Mr. Stuart rubbed his beard.
“Naturally I believe in manifestations,” he said. “I have witnessed some extraordinary psychic phenomena and I would not exclude the possibility of even a ghost.”
“I am sorry if I – “ began Jerry.
“You can say anything you like about them,” said the old man good-humouredly. “I’m merely expressing an opinion.”
They adjourned to the drawing room after dinner and to the girl’s surprise Mr. Stuart accompanied them and sat whilst she sang. It was in an interval of silence, one of those momentary cessations of speech which the superstitious associate with the twentieth minute, that an interruption came. The girl looked round suddenly at the shuttered window.
“What was that?” asked Mr. Stuart quickly.
“I thought I heard a sound,” she said. “It was as though somebody had touched the window pane.”
“I’ll go and see,” he said, but the hand of James Stuart detained him.
“It may be our friend the ghost,” he said, half jocularly and half seriously, “and in that case I think that somebody should see him who takes a less frivolous view.”
“Shall I come with you?” asked Jerry.
“I’d rather go alone,” replied Mr. Stuart, and was gone for some time.

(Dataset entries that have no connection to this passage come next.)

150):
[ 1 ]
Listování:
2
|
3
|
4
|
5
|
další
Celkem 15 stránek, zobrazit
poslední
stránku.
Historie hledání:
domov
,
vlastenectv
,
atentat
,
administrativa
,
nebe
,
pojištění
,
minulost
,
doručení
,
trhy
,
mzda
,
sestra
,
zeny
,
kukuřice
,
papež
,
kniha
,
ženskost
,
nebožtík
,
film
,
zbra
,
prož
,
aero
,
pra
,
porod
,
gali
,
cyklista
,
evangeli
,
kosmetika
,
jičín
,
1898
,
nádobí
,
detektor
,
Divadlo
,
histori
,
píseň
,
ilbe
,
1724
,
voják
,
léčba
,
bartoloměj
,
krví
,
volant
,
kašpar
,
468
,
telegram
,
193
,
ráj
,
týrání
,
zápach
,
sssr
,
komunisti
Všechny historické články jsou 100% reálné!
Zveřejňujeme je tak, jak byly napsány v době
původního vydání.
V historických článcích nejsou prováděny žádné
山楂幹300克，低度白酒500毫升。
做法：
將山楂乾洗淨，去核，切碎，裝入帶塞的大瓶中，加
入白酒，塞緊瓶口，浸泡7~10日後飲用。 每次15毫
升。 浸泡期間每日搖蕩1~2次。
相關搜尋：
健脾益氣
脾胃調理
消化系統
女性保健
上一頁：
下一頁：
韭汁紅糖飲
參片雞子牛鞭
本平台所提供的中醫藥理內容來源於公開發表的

They heard his footsteps walking along the gravel path which run round the house and then they heard him return. It was some minutes before he came back to them and he met Jerry in the passage.
“Miss Panton was getting anxious,” said the young man.
“Nobody was there,” explained Stuart as he came back to the drawing room and laid an electric torch upon a table. “I searched the shrubbery and the garden but there is no sign of ghost or burglar.”
“It may have been the creeper knocking against the window,” said Margot, but Stuart shook his head.
“There is no wind and I particularly noticed that the creeper is trimmed close near the window,” he said. “Perhaps it was your imagination.”
They sat talking for some time and the old man included himself in the conversation. Jerry was hoping that the scientist would tell something of his adventures in Brazil but beyond a perfunctory and superficial reference to the heat and the mosquitoes he said little or nothing and the talk was mostly of Margot’s school life and Mr. Stuart’s reminiscences of her mother when she was a girl.
He was in the midst of one of these stories when he stopped suddenly and bent his head.
“Did you hear anything?” he asked.
“I heard nothing,” said Jerry in surprise. “What did it sound like?”
“It sounded like a footstep on the gravel. Did you hear it Margot?”
But Margot had not heard it either.
“Strange!” muttered Mr. Stuart.
The conversation was resumed. Again he stopped.
“I’ll swear I heard a cry,” he said.
Jerry had heard what he thought was the faint screech of a distant owl.”
“I thought it was an own, too,” said Margot.
Soon after Jerry rose to go and they walked with him to the hall, Mr. Stuart helping him on with his coat. He had left his car at the back of the house outside the little garage but refused the old man’s company.
“I can find my way up the hill road blind folded.” He said as Stuart opened the door, “and – “
He stopped and started back with a little exclamation of surprise. And well he might be surprised, for crouched in the porch was the figure of a man. The light in the hall was strong enough to show every detail of the huddled man and Margot recognized him.
“Why, it is the tramp!” she cried. “Sibby Carter.”
Jerry learnt over the figure and touched it, and at that touch it rolled over and fell in an inanimate heap.
“Dead!” gasped Jerry and looked closer.
As the figure lay its throat was exposed and there was a round and livid bruise at the nape of the neck.
“Dead!” said Jerry again. “And murdered I think. The Ghost of Down Hill has a pair of very powerful hands, Mr. Stuart, for this man’s neck is broken!”